Nobuaki Tsuchiya Garage419
Nous avons découvert le travail de Nobuaki Tsuchiya lors d’un voyage dans les Alpes japonaises. Son travail nous a de suite interpellé par son caractère sculptural – mais fonctionnel – et la qualité de ses finitions. Présentant 3 de ses pièces au sein de notre sélection Objets Tactiles, nous échangeons avec lui sur sa vision de l’artisanat, l’influence de son territoire et sa relation à la sculpture.
Bonjour Nobuaki, pourriez-vous vous présenter et nous parler de votre parcours ?

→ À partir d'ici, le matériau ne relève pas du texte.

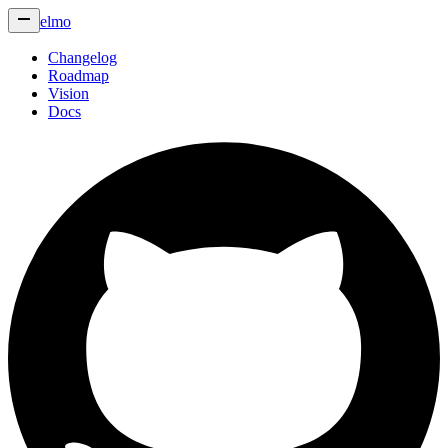
elmo
Changelog
Roadmap
Vision
Docs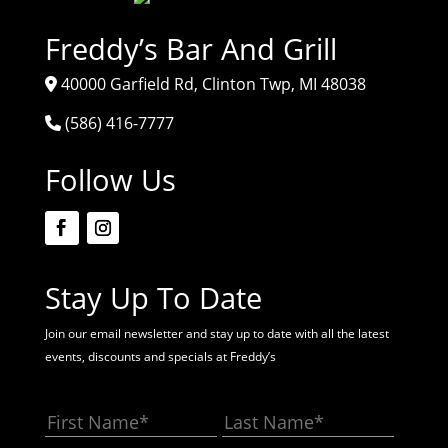
Freddy’s Bar And Grill
40000 Garfield Rd, Clinton Twp, MI 48038
(586) 416-7777
Follow Us
Stay Up To Date
Join our email newsletter and stay up to date with all the latest
events, discounts and specials at Freddy’s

Je m’appelle Nobuaki Tsuchiya. J’ai étudié le design à l’université puis j’ai commencé à travailler dans une boutique d’antiquités, un cabinet d’architecture et une menuiserie. Mon grand-père était menuisier, et depuis mon enfance j’aime fabriquer toutes sortes d’objets en bois. En 2022, j’ai naturellement installé mon atelier dans la région de Kiso dans la préfecture de Nagano, une région très montagneuse avec une abondance de bois. Je crée des meubles et des pièces utilitaires, notamment à partir de bois vert.
Vos sculptures sont très dessinées. Comment abordez-vous la sculpture sur bois ?
Je dessinais beaucoup à l’époque où j’étais étudiant, ce qui se reflète peut-être dans mes sculptures. Il existe de nombreux types de motifs mais je préfère les motifs abstraits, créés par une série de simples entailles par la lame. Dans l’architecture japonaise ancienne, on sculptait souvent des motifs sur les poutres avec une hachette pour les orner. Ces motifs sont nés d’une nécessité pratique mais ils dégagent une esthétique très graphique. Autrefois, il était difficile de scier de grandes pièces de bois courbé, on préférait donc utiliser les formes naturelles du bois et les orner de motifs fins à la lame. En créant mes sculptures, je m’efforce de respecter cette relation ancienne entre l’homme et le bois.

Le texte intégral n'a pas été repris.